Rating: D
Dir: John Adams, Zelda Adams, Toby Poser
Star: Toby Poser, Zelda Adams, John Adams, Lulu Adams
This is testament to the absolute uselessness of Rotten Tomatoes. Somehow, this is 100% fresh there (and with no small number of reviews), to the point I actively had to double-check there aren’t two different movies with the same title. It was an utter grind to get through, right from the start where a legless guy recites a poem about a demon which might have been written by a Vogon. It goes on and on and on, before finishing to rapturous applause. This is what happens when… Well, y’know how it’s a red flag when the same person writes, directs and stars in a film? Well, there are THREE of them here. A full trio who can’t even.
I mean, fair play to the Adams family, as they style themselves – how amusing! – for making their own films, on their own dime. But, man, based off this, the results are difficult to watch. Disjointed, boring and self-indulgent. And those are the good points. Witness the sequence here where a supposed Depression-era period piece gets interrupted by what appears to be a music video for the family’s punk metal band. Like everything else in the film, to more rapturous applause, probably. And I say “period piece”, but the carnival workers here look far more likely to have strayed in from a Marilyn Manson concert, than off the boardwalk. Don’t get me started on the World War I reenactment flashbacks either, Exhibit A for not knowing your limitations.

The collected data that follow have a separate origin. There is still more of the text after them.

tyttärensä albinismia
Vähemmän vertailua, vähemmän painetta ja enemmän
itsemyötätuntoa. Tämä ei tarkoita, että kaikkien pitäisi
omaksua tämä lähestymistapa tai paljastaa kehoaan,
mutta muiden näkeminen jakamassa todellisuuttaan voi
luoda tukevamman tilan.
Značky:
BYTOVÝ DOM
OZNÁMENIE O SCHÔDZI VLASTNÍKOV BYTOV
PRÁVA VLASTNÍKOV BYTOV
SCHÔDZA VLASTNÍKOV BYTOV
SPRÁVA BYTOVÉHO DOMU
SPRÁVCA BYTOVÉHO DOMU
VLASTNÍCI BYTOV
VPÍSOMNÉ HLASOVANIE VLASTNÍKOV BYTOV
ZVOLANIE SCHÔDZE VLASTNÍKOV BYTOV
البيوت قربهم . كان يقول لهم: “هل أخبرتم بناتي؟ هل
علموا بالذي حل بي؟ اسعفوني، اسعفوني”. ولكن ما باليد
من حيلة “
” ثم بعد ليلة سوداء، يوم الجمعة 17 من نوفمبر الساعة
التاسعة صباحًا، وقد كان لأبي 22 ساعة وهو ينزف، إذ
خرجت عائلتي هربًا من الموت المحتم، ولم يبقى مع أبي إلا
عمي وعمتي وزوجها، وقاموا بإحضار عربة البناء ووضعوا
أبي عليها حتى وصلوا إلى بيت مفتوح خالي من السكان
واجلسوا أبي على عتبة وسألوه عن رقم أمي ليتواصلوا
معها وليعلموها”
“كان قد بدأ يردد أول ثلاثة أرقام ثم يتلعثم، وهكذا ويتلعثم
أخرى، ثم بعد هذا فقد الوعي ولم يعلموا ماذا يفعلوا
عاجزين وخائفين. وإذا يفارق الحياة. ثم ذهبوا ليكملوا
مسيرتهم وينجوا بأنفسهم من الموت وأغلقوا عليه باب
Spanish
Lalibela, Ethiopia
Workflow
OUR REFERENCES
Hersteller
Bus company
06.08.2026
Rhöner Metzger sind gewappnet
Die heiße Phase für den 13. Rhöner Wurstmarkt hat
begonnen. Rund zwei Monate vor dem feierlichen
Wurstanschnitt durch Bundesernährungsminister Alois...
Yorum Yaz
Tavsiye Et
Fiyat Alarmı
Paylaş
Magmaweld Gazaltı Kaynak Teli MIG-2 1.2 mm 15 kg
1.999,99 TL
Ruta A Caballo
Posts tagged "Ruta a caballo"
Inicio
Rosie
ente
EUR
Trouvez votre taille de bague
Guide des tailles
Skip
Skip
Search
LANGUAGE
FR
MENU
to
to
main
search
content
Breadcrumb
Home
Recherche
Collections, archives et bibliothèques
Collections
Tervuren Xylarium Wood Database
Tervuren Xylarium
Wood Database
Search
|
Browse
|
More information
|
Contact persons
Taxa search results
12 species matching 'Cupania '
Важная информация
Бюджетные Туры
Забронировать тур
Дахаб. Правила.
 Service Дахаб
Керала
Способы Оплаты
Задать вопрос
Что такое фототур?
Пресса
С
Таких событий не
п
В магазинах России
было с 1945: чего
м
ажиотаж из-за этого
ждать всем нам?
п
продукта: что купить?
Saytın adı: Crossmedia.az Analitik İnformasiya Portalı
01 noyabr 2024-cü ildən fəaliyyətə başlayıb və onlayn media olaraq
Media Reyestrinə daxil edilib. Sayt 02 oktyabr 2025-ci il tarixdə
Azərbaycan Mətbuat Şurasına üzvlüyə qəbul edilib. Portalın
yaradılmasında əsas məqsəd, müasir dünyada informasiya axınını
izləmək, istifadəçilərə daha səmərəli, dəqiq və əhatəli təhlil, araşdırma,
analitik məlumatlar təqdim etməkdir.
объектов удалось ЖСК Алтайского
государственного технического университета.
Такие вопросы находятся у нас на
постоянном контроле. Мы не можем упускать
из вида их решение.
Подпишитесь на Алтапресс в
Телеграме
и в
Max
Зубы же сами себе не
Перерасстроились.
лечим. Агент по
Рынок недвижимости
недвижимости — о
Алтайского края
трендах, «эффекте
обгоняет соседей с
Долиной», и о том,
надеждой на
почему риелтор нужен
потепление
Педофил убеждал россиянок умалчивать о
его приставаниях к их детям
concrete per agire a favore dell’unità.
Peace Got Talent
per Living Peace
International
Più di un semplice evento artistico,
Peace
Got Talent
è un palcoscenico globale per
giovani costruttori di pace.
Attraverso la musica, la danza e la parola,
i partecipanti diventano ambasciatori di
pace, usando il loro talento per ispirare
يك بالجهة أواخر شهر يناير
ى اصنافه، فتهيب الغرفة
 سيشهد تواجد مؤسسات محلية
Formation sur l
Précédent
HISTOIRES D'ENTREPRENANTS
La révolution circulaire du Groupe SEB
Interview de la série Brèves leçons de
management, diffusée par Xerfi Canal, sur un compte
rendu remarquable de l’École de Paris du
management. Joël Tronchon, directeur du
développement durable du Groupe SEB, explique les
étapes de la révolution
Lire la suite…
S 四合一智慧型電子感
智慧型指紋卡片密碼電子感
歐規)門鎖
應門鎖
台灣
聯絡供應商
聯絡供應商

For what it’s worth, the meandering plot has a family travelling the country in the 1930’s as part of a fair. There’s Seven (J. Adams), a veteran with PTSD – hence the flashbacks. His wife, Maggie (Poser), and their daughter, Eve (Z. Adams), who doesn’t speak, but sings, for reasons the film is deeply uninterested in explaining. As they travel the country, they also murder people unfortunate enough to get in their way, for extra cash. Or because they’re not good people, I dunno. There was nothing compelling my attention here, in plot or characters. I will say, some of the production design and cinematography had its moments, although I could have done without the switch to b&w, complete with faux film scratches. /rolls eyes
This is the kind of pretentious, “elevated” horror, with its head up its own arse, which Shudder drools over. It’s as if somebody read a poorly-translated synopsis of House of 1000 Corpses, and decided, “Yeah, I can knock that out, using the talent found around my kitchen table. But I’ll add unsubtle Satanic undertones, because everything’s better with those!” I knew I’d made a terrible mistake from the legless poetry opener, and it was more or less all downhill from there. Somehow, this ended up being a Tubi Original, but even by the uneven standard of those (with a couple of honourable exceptions, such as Lowlifes), this is a mess. Some family business needs to stay within the family, and not be aired for anyone else.